───── Information provided

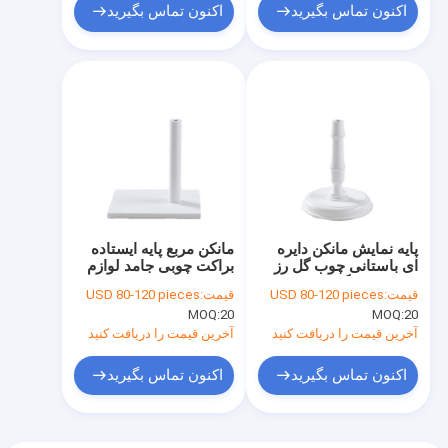
اکنون تماس بگیرید
اکنون تماس بگیرید
پایه نمایش مانکن دایره
مانکن مربع پایه ایستاده
ای باستانی چوب گل رز
براکت چوبی جامد لوازم
برای فروشگاه لباس
جانبی نمایش
قیمت:
USD 80-120 pieces
قیمت:
USD 80-120 pieces
MOQ:
20
MOQ:
20
آخرین قیمت را دریافت کنید
آخرین قیمت را دریافت کنید
اکنون تماس بگیرید
اکنون تماس بگیرید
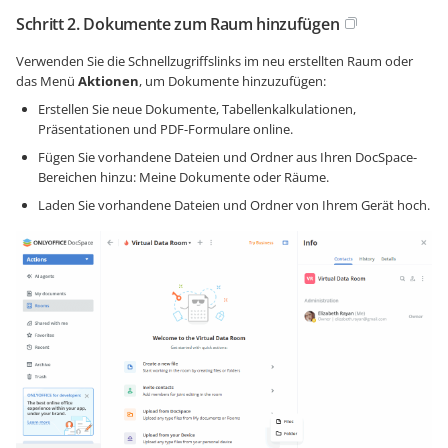
Schritt 2. Dokumente zum Raum hinzufügen
Verwenden Sie die Schnellzugriffslinks im neu erstellten Raum oder
das Menü
Aktionen
, um Dokumente hinzuzufügen:
Erstellen Sie neue Dokumente, Tabellenkalkulationen,
Präsentationen und PDF-Formulare online.
Fügen Sie vorhandene Dateien und Ordner aus Ihren DocSpace-
Bereichen hinzu: Meine Dokumente oder Räume.
Laden Sie vorhandene Dateien und Ordner von Ihrem Gerät hoch.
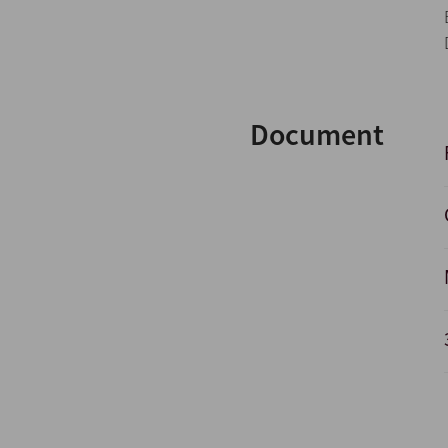
Document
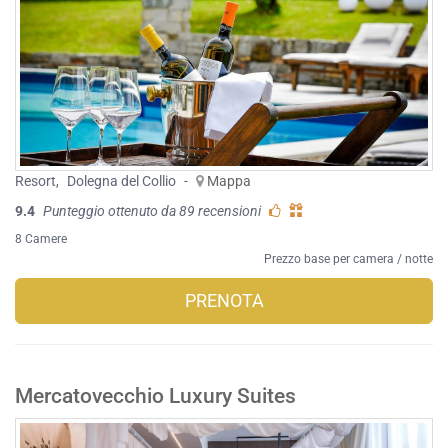
Resort
,
Dolegna del Collio
-
Mappa
9.4
Punteggio ottenuto da 89 recensioni
8 Camere
Prezzo base per camera / notte
PRENOTA
Mercatovecchio Luxury Suites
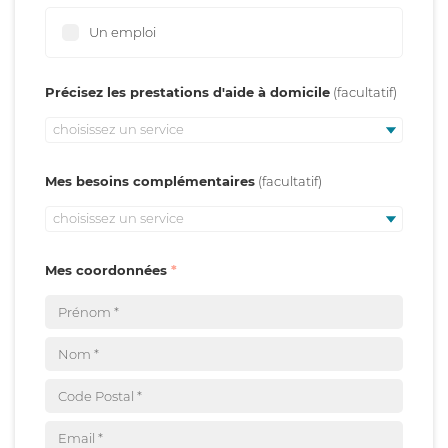
Un emploi
Précisez les prestations d'aide à domicile
choisissez un service
Mes besoins complémentaires
choisissez un service
Mes coordonnées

──────────

(Activity) Report each line of the listing above that contains the word "Ordner". Matching is case-sensitive.

(Solution below)
Fügen Sie vorhandene Dateien und Ordner aus Ihren DocSpace-
Laden Sie vorhandene Dateien und Ordner von Ihrem Gerät hoch.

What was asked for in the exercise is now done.